* [Work to be completed]:
Report every line of the listing below that contains the word "says", reproducing each such line in full.

* [Material]:
----------------
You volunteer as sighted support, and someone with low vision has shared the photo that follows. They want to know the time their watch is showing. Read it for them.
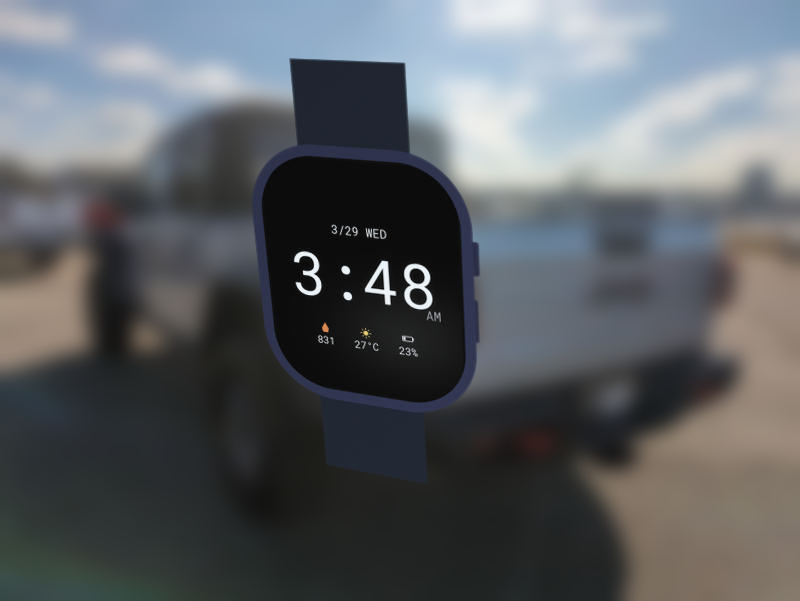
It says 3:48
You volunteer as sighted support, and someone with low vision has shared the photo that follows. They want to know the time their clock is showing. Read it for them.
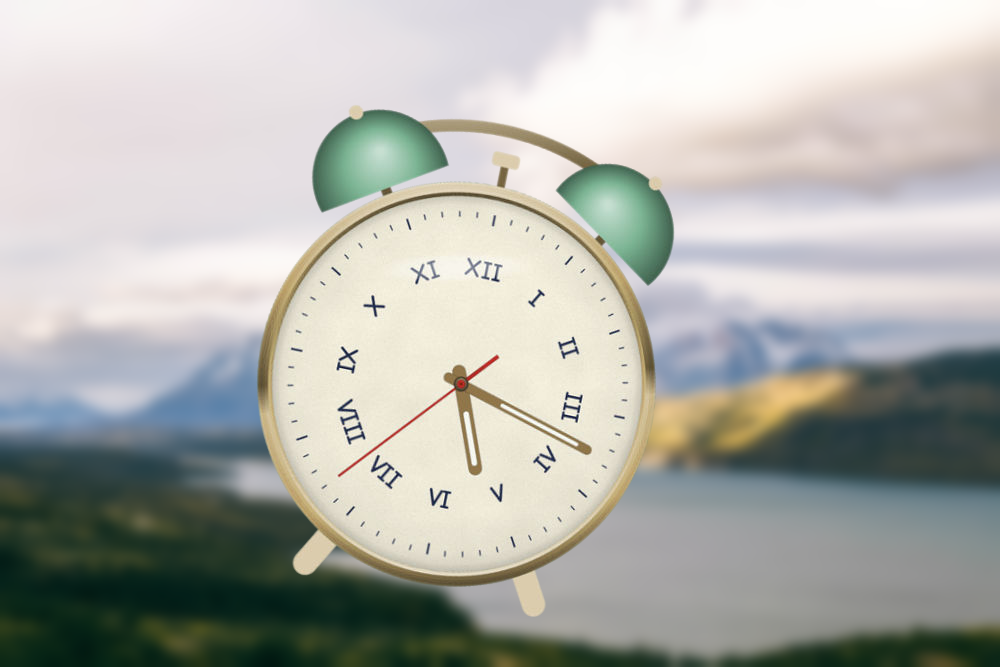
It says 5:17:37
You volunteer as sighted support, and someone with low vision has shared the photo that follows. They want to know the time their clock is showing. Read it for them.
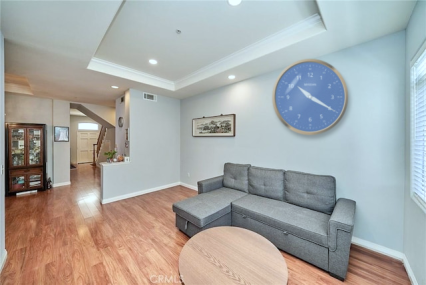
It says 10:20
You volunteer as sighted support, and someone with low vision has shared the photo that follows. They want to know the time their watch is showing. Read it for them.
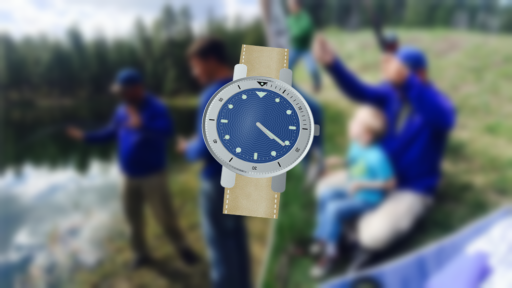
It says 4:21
----------------
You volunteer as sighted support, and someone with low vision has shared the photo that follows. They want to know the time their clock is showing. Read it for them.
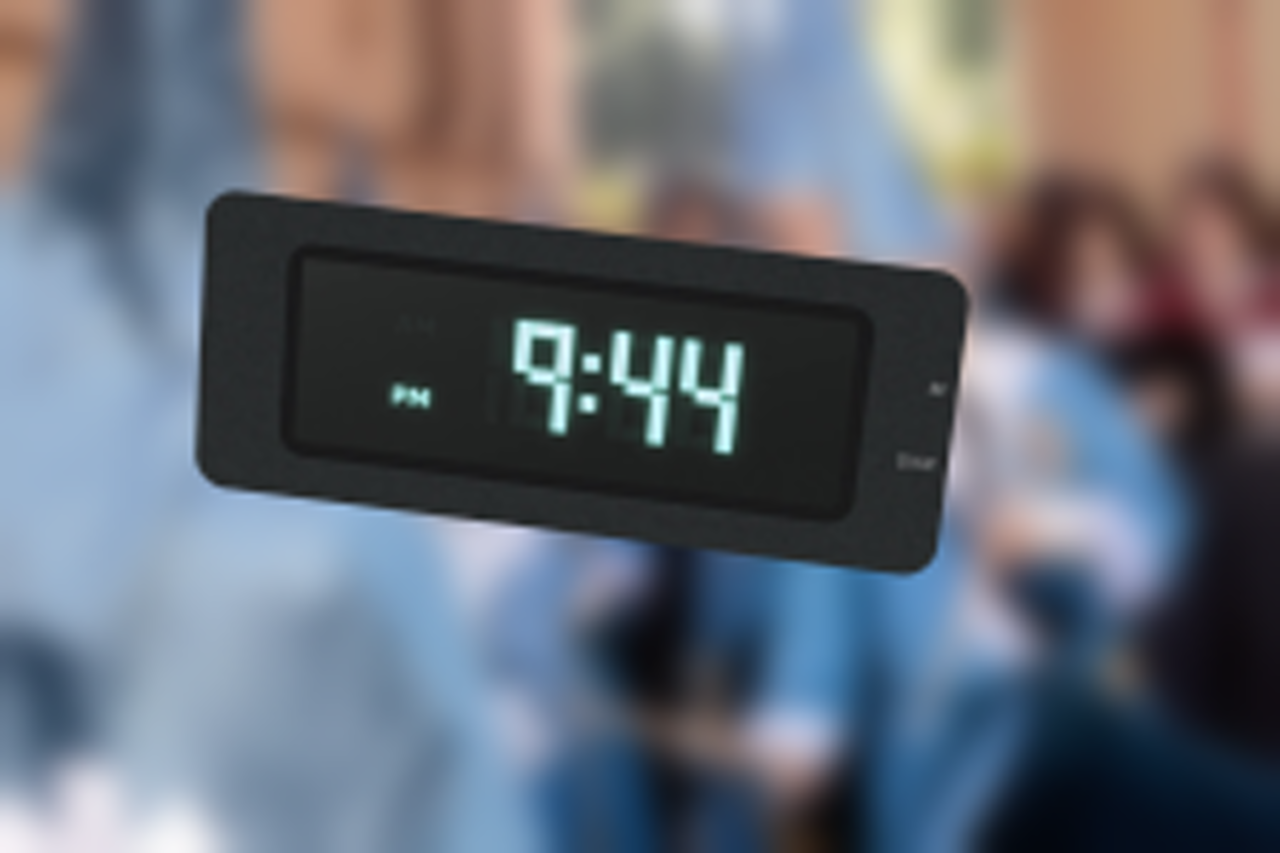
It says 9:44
----------------
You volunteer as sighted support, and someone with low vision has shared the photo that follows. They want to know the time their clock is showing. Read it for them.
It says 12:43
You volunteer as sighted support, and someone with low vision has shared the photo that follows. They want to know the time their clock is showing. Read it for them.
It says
----------------
* [Response for this exercise]:
It says 3:48
It says 5:17:37
It says 10:20
It says 4:21
It says 9:44
It says 12:43
It says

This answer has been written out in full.